“Then will the eyes of the blind be opened,
the ears of the deaf be cleared;
then will the lame leap like a stag,
then the tongue of the mute will sing.”
“The Lord gives sight to the blind;
the Lord raises up those who were bowed down.”
The miracles mentioned in this Sunday’s Scripture – in Isaiah 35 and Psalm 146 – are good things, and certainly something to rejoice over. However, one can’t help wondering about the personhood and individuality of those who are healed. Yes, it is great that they are healed, but is this all they are – mere impersonal ciphers paraded around for the glory of an all-powerful Lord? Yes, the healing power of God is good, and indeed worthy to be praised, but these initial passages might make us wonder whether God in fact cares. Yes, he can heal – both physically and spiritually – but is there an authenticity and personal concern in such healing, or is it mere spectacle?
What I am trying to get at is that the real question around healing is not whether it can or does happen. It both can and does. The real question is whether it reduces those who experience it to something less than a person, a mere condition existing to let the divinity “show his stuff.” Such an interpretation would mean these passages inadvertently show the exact opposite of what they here are trying to communicate; whereas they would portray the Lord as a great healer, they perhaps risk suggesting he is rather a great magician turning human lives into trophies.
Fortunately, however, we are given the gospel in these readings as a hermeneutic through which to interpret such healing, and we find in it that, far from being a worker of impersonal spectacles, Christ is interested in the intimacy and even incommunicability of what happens when he touches us. Notice how the healed man is treated by the crowd. They bring him to Christ as though he were an object. And even when they talk about the healing afterward, they refer to “the deaf” and “the mute,” as though there were nothing more to the man. For the crowd, the man himself is little more than a spectacle, an object on which they want to see Christ enact his power.

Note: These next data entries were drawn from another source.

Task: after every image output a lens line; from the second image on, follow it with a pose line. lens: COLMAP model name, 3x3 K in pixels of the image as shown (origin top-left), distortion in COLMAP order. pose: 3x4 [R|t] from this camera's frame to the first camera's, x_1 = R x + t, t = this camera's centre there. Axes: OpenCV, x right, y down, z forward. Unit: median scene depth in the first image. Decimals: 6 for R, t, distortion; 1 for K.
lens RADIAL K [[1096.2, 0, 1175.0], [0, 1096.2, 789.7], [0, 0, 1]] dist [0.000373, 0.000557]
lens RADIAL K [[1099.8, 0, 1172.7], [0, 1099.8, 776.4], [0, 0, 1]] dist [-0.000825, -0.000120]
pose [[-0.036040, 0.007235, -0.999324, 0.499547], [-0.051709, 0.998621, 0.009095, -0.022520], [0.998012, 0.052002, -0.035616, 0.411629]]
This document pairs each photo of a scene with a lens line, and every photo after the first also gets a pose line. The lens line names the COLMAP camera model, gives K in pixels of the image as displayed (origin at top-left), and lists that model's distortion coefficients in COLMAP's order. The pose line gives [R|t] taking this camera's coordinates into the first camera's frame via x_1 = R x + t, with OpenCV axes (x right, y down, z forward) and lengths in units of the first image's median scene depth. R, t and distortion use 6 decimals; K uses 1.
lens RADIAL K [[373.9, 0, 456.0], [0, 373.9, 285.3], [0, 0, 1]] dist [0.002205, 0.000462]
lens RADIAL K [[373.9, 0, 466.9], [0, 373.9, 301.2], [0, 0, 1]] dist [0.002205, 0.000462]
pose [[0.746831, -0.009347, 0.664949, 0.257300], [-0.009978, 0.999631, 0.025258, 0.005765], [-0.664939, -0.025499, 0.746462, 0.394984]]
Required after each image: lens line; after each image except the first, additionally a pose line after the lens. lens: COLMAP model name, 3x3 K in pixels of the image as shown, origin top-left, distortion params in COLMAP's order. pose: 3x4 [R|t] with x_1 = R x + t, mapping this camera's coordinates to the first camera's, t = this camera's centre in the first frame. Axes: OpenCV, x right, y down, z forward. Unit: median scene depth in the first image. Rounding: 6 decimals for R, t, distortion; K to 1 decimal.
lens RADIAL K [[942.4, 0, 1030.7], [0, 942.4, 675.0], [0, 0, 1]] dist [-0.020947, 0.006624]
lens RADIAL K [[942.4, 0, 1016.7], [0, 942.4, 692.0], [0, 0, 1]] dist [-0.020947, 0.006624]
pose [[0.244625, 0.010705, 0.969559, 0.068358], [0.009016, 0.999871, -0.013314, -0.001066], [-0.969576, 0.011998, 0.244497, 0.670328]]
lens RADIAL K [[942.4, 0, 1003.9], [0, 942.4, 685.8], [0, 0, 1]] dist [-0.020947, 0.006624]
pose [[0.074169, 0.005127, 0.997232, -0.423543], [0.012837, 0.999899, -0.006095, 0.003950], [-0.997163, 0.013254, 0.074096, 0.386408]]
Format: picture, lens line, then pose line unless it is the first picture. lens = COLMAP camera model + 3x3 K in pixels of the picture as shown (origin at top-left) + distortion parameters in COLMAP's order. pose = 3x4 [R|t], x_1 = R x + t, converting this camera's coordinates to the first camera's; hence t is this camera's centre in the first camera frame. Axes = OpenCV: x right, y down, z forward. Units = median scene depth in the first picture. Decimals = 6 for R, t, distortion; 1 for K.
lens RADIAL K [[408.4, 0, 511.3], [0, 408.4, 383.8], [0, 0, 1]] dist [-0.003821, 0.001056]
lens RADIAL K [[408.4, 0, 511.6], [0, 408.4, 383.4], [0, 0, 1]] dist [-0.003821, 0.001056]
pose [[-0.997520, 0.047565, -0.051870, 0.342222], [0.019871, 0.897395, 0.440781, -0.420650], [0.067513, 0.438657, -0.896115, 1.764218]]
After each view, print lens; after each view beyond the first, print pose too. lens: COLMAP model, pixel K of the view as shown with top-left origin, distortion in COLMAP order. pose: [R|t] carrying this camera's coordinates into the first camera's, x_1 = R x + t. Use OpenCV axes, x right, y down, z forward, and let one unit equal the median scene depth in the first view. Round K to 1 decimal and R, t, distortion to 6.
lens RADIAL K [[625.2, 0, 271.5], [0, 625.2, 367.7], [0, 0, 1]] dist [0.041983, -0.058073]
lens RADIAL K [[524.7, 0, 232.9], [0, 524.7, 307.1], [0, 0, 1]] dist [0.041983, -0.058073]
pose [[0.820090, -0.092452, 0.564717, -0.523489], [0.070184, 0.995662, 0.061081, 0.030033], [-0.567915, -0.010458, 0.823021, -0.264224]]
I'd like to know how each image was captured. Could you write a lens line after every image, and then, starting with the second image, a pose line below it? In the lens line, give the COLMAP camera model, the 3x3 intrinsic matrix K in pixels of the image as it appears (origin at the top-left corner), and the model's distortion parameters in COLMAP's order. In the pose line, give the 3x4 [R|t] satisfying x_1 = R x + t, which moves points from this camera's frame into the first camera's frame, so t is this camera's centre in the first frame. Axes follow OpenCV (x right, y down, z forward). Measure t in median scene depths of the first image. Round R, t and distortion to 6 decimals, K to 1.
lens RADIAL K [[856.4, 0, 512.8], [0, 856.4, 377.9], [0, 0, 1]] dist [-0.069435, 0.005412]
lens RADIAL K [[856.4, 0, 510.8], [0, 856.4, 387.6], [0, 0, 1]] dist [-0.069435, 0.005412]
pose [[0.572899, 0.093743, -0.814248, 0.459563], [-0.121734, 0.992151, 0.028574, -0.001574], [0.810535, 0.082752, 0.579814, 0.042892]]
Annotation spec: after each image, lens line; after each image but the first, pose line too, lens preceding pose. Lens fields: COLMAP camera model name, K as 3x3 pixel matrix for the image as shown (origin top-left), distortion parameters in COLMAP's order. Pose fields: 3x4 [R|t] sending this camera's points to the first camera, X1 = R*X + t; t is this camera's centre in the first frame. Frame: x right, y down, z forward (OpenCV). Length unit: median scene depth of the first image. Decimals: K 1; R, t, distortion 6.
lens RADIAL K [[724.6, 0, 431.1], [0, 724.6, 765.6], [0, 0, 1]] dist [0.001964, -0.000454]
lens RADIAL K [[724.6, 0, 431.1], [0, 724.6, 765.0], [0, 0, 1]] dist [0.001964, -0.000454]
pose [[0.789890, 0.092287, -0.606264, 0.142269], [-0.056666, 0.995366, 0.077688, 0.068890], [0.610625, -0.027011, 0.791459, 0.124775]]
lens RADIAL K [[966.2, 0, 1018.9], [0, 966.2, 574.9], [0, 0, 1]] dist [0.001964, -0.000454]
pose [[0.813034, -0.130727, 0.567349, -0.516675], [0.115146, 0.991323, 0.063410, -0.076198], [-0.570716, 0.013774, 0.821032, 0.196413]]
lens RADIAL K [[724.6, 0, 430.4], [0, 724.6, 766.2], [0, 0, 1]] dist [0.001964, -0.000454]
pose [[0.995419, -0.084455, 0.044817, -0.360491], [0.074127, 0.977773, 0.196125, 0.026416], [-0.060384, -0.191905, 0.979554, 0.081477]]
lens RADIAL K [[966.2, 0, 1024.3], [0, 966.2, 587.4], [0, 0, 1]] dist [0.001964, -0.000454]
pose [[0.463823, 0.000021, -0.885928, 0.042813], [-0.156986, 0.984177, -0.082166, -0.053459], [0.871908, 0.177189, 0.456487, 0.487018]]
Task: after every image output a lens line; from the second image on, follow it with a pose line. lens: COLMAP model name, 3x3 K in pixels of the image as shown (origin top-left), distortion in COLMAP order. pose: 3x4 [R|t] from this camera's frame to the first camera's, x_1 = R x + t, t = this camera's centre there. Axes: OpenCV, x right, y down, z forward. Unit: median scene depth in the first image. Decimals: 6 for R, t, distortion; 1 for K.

But notice Christ’s resistance to this attitude. He draws the man away from the crowd. And then he heals him through touch, a groan, a word, and an exchange of bodily fluids, means that have all the messy intimacy of sacramentality. Further, the man speaks – yet we are not even told what his words after the healing are. Clearly, this was a word between a man and his maker, not to be shouted or bandied about by the crowds, and the gospel writer’s sensitivity in not reporting these words accords well with the sense of privacy that Christ himself accords to this miracle. All this to say that, in taking this man away from the madding crowd, healing him intimately, and preserving this intimacy such that the man’s first words are kept secret, Christ encounters this person as a person, and not a mere victory token to be trotted about in praise of His name. Indeed, he arguably foresees the possibility of such triumphalism and tries to prevent it, directing those with him “not to tell anyone.” Thus, the gospel reveals to us good news; in case the earlier passages led us to think that God was just out for his own glory and merely using healed humans as trophies, we are shown in the gospel how Christ’s way with humans is the exact opposite of that – he resists the proclamation of the proud, but gives grace in humility.
Indeed, in this gospel I can’t help seeing something of my own spiritual journey as well. Growing up Evangelical, one of the most important things we were supposed to do was to witness for Christ, that is, testify to the miracles that he has done – and indeed, even as tired Catholics, we are still called to this to an extent. However, as seen in the interaction between today’s readings, there are ways of testifying to miracles that, having lost their Christological center, can in fact present God as a mere magician using humans for the sake of spectacles. Furthermore, there are things at the center of miracles that, because of their sheer intimacy, are perhaps best left unrecorded lest they be profaned by the crowds. Since my days in Evangelicalism, I have along these lines learned that, paradoxically, shouting about miracles is a sure way to obscure them, while dwelling with them in patient silence can open up times and opportunities to share them with others as necessary. If I say less about God now, it is because I have learned that being with Him is in many instances a secret too complex to tell – and silence too is its own form of speech, the love-language of God.
Karl Persson is Assistant Professor of Literature at Our Lady Seat of Wisdom College in Barry’s Bay, Ontario. His interests include mentoring students, doing research on premodern wisdom literature, and encouraging discussion of mental illness in Christian communities.